Saturday 30 January 2016

Boatcakes and Bingo - Potters vs. Canaries


Boatcakes and Bingo

Stoke City F.C. vs. Norwich City F.C.

The Britannia Stadium - 13th January 2016


Getting to football matches on Saturdays is hard work at the moment, and paying for them is even harder, so my 69th club out of the 92 was joyfully going to be an evening in Stoke-on-Trent (you don’t hear that phrase often…) and when all that was required to get into the away end at the Britannia Stadium for a Premier League clash with my best friend‘s team was a frankly outlandish £15 I was all over it like a tramp on a discarded bag of chips.  1,275 other Canaries obviously also agreed with me.

Whilst this may not be a ‘football by footpath’ of the ‘yomp over Dartmoor’ variety, it’s still worthy of a small write-up, as we did find ‘another way’ to arrive, and consciously avoided the moaning minnies who park next to a 28,000 seater ground and then complain how difficult it is to get out after the match.  Rumour has it that bears do still sh*t in the woods, even well trained ones.

As Mike and I have travelled to away games all over the country for the past 25 years we have talked some complete flimflam in our time, and in scenes reminiscent of Alan Partridge’s infamous ’Monkey Tennis’ stream of consciousness, we often brain storm on what could make good away travel topics, or even future books.  One that I have championed since walking up the Coventry Canal to get to the Ricoh Arena for the Sky Blues’ 3-0 humbling of the Canaries in September 2006 would be visiting grounds via our once mighty canal system.  Admittedly it could be a bit of a slow quest, but doing the 92 by barge could be one heck of an interesting trek, and without having done all any of the research (the back of a fag packet is far too gargantuan for my blue sky thinking) I suspect a surprisingly large amount of grounds could be visited that way, especially if allowed to walk ‘inland’ a fair distance.

After a peek at a map I came up with a parking spot on Old Whieldon Road (ST4 4HW) just off the A500 dual carriageway that dissects Stoke into east and west; or as it is know by locals, grim and grimmer.  A wander along the Trent & Mersey Canal then takes you straight to the ground.  It worked a treat although it is worth pointing out that there are other places in the general area that are a shorter walk and will also offer the avoidance of the madding crowd and the A50.  If time permits a pub can be added to the walk - the only one in the surrounding Mount Pleasant area though is the 1930’s art deco ‘Regent’ further down Whieldon Road (ST4 4JG), and that would rather negate the canal walk, as a simpler stroll from the Regent is down Grove Road and across the playing fields.

As the South of England was dry I stupidly hadn’t bothered to look at the forecast.  I stomped along a soggy towpath in the near dark getting wet on top and also wet down below, as my shoes were not designed for 20 minutes or so of Northern puddles.   Although the towpath is mainly tarmaced it could hardly be expected to resemble a freshly laid motorway.  My fault entirely.  It is probably a relatively pleasant walk in dry daylight but to be frank it was a drag in freezing rain and almost pitch blackedness.

I had read about two canal barges that float near the stadium, one selling oatcakes and the other beer.  As our off the beaten track route obviously didn’t have any shops ion it I prayed they were there and as we got closer we could just make out a barge in the distance and a neon sign winking ‘open’ at us.  It was just a solitary barge, but that was better than nothing, and if truth be told I needed the oatcake barge more than I needed a beer barge.

■ Stored data entries:
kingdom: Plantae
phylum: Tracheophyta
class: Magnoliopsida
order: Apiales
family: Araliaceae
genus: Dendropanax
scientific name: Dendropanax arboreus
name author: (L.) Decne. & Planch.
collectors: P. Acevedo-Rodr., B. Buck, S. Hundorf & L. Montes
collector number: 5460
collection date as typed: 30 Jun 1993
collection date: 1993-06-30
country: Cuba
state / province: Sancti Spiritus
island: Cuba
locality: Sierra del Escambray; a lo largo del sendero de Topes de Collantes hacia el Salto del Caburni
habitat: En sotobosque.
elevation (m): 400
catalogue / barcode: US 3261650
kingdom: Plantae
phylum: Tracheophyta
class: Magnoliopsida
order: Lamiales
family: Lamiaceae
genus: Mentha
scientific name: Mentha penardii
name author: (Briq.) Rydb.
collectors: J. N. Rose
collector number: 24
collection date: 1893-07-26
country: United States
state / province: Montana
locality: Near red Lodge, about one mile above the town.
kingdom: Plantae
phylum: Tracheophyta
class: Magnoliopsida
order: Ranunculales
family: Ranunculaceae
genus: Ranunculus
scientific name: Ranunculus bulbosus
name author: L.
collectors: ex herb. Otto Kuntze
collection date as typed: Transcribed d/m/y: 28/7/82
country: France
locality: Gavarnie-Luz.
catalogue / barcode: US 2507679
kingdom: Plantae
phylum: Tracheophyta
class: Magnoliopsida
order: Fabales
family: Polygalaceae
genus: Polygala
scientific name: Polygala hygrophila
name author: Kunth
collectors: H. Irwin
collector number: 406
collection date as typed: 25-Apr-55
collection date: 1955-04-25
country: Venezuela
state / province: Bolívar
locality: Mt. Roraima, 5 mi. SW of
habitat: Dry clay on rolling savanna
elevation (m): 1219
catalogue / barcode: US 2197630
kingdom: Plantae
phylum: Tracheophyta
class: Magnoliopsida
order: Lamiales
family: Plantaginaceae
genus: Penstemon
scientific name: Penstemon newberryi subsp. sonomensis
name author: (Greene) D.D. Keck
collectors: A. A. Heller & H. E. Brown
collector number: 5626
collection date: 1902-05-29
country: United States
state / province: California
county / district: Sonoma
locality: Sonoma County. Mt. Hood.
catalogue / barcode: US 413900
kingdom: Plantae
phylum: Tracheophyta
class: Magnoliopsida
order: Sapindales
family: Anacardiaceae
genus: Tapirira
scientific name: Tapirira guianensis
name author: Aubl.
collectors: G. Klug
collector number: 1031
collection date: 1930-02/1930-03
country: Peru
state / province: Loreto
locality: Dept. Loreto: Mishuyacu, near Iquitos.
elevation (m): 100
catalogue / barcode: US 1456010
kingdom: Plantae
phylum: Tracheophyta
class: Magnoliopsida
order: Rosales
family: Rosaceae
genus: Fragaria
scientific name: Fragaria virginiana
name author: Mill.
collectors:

■ THE TASKS:
1. In the Stoke match write-up, begin at "Getting to football" and stop after "well trained ones.", changing "Dartmoor" to "Snowdonia".
2. According to the Stoke match write-up, what did it cost to get into the away end at the Britannia Stadium?
3. Pick up the Stoke match write-up after its last sentence and carry it on.
The entries above are separate material and not part of the Stoke match write-up.

■ OUTPUTS BY TASK:
1.
Getting to football matches on Saturdays is hard work at the moment, and paying for them is even harder, so my 69th club out of the 92 was joyfully going to be an evening in Stoke-on-Trent (you don’t hear that phrase often…) and when all that was required to get into the away end at the Britannia Stadium for a Premier League clash with my best friend‘s team was a frankly outlandish £15 I was all over it like a tramp on a discarded bag of chips.  1,275 other Canaries obviously also agreed with me.

Whilst this may not be a ‘football by footpath’ of the ‘yomp over Snowdonia’ variety, it’s still worthy of a small write-up, as we did find ‘another way’ to arrive, and consciously avoided the moaning minnies who park next to a 28,000 seater ground and then complain how difficult it is to get out after the match.  Rumour has it that bears do still sh*t in the woods, even well trained ones.

2. £15

3.
Mike wondered how a Scottish style oatcake could be much of a fast food meal, so I tried to explain what a Potteries oatcake was like.  One fall back explanation was of course a pancake or a crepe, and I could also throw in the Ethiopian injera ‘pancakes’ I have devoured a thousand times, as I used to work / live there, and my wife is also of that persuasion.  

My (Staffordshire) oatcake experience goes back to 1997 when I worked at a dead end job in Bath and two new managers were imported down from the Stoke branch.  One was named Idris and as the only ‘Idris’ reference point I had at that point in my young-ish life was the Muslim jazz funk drummer Idris Muhammad, imagine if you can my surprise when on his first day I came face-to-face with a booming big Welshman with a ‘tache like a Russian shot putter and a voice like Jones the Steam.   Idris and Craig went on about oatcakes every bleeding lunchtime and would sometimes agree to bring a packet down for me if they were going ‘home’ for the weekend.  I rapidly became a big fan although unfortunately I’ve only managed to snaffle any to eat a couple of times since.  They aren’t easy to find if you’re not from ‘round those parts.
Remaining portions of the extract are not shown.